Sending money to and from New Zealand
The exchange rate that you secure when you want to transfer a significant amount of money overseas, for example the amount you need to purchase your new property in New Zealand, will affect the amount you can spend while in the country. We recommend considering your currency exchange as soon as you decide you want to move to New Zealand and research the best ways to send your money to New Zealand for your move. It pays to find a specialist currency exchange company to make your international payments. They will be able to offer you competitive exchange rates, as well as offering specific currency tools such as a ‘forward trade’, which allows you to secure the right exchange rate in advance, or automated orders, which let you make your international payments only when the exchange rate reaches the exchange rate that best suits you. This will allow you to move forward with price certainty, no matter what happens with the exchange rates in the future. Your specialist currency consultant will be able to monitor the markets for you constantly so that you can ensure you are making the most from your money and minimising the risks of exchange rate fluctuations.
Removals for your move to New Zealand
Arranging for removals firms to visit your home and offer you quotes for shipping your belongings should not be left to the last minute. By taking this step early you can be sure of a competitive deal and ensure you select the firm you feel most confident entrusting your treasured belongings with. When making your selection it is important to check your preferred removal company holds the international movers’ quality standards marque – FAIM (FIDI Accredited International Mover). New Zealand has specific rules on what you can and can’t take with you (or what will incur hefty custom costs). A good removal company will be able to advise you on what’s worth shipping and what isn’t.
Moving your pets to New Zealand
If you want to take your furry, feathered or even scaled family members with you, then you will need to find out the rules to move them to New Zealand. There is a significant yet vulnerable agricultural industry here, and as such there are strict rules on moving animals there. Dogs, cats and horses are generally the only pets allowed into both countries – and even then some breeds may be forbidden. It’s therefore incredibly important to make sure that you speak to a pet transportation specialist in advance, to ensure you are up to date with all rules and regulations.
Schools and colleges in New Zealand
Generally, children in New Zealand begin school on their fifth birthday – or on the nearest school day after it. However, school does not become compulsory until the age of six.

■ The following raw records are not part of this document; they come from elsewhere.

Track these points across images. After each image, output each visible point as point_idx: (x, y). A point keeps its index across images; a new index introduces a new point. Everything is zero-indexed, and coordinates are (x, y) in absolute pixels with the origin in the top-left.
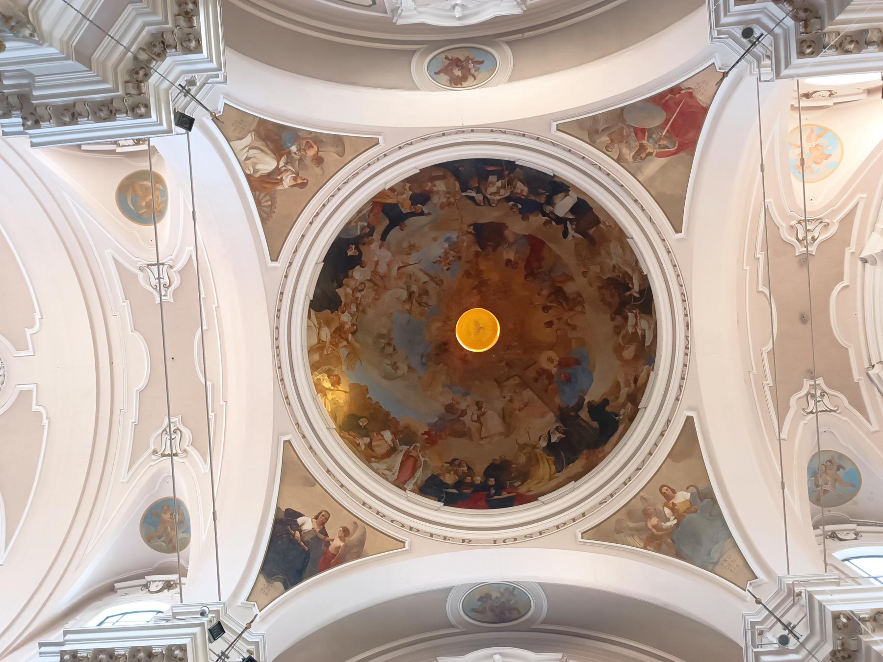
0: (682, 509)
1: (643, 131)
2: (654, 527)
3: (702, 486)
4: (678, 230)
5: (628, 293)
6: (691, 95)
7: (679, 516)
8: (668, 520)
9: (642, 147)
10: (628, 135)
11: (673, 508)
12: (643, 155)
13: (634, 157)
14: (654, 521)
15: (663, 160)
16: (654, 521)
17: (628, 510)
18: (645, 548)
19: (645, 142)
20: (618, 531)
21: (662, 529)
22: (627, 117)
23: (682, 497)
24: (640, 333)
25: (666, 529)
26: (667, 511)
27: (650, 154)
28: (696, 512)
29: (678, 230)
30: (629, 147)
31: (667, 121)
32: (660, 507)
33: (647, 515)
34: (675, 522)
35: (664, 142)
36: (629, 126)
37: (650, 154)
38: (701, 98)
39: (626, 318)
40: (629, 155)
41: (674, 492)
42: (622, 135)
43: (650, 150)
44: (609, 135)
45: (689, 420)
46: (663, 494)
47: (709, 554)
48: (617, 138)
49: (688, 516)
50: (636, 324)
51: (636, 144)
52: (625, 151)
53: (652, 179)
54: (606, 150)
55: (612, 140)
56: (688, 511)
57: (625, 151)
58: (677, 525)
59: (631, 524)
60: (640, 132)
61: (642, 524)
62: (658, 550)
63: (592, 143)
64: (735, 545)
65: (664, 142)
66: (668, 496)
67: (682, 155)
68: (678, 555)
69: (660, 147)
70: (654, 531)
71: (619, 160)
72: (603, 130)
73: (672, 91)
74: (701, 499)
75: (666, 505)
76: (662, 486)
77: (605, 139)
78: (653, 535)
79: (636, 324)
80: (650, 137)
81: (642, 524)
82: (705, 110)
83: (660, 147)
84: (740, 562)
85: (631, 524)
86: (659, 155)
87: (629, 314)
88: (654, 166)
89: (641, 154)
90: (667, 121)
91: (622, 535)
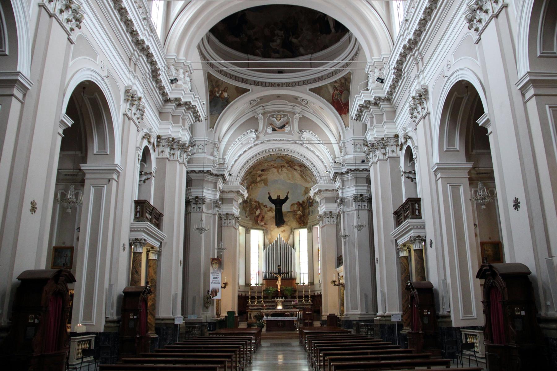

The majority of children here stay in education until they are 18, but your child can choose to leave school when they are 16 and with parental and/or school permission may even be allowed to finish their education at 15 if they have a full-time job lined up. Usually only children who are deemed to have found school a struggle throughout will be awarded permission to finish a year early.
The main qualification is called the National Educational Achievement Certificate (NEAC). There are three levels of NEAC: Level 1 (which is studied for in Year 11 – when your child is 16); Level 2 (Year 12); and Level 3 (Year 13). The award of any NEAC is dependent on your child earning enough credits in that particular academic year. Credits are awarded for completing courses and the standard of work they produce.
According to the most recent data released by the New Zealand Ministry of Education, 74 per cent of school leavers hold a NEAC Level 2 or above.
New Zealand Healthcare Services
Publicly funded healthcare is available for all permanent residents of New Zealand – or for holders of work permits lasting more than two years. To gain access to public healthcare you simply need to register with a local GP.
Publicly funded healthcare, however, does not necessarily mean ‘free’. While a number of healthcare service procedures in NZ do come without cost – including most hospital treatment, children’s immunisations and healthcare during pregnancy and labour – things like prescription drugs, ambulance services and even visits to your GP incur costs (although fees for children under 6 are often waived).
You can save money on these procedures by joining a Primary Health Organisation – a government-funded body which is operated by the District Health Boards. These are free for all NZ residents to join.
If you are only a temporary resident of the country (i.e. your permit only allows you to live in the country for less than two years) then you will need to take out private health insurance.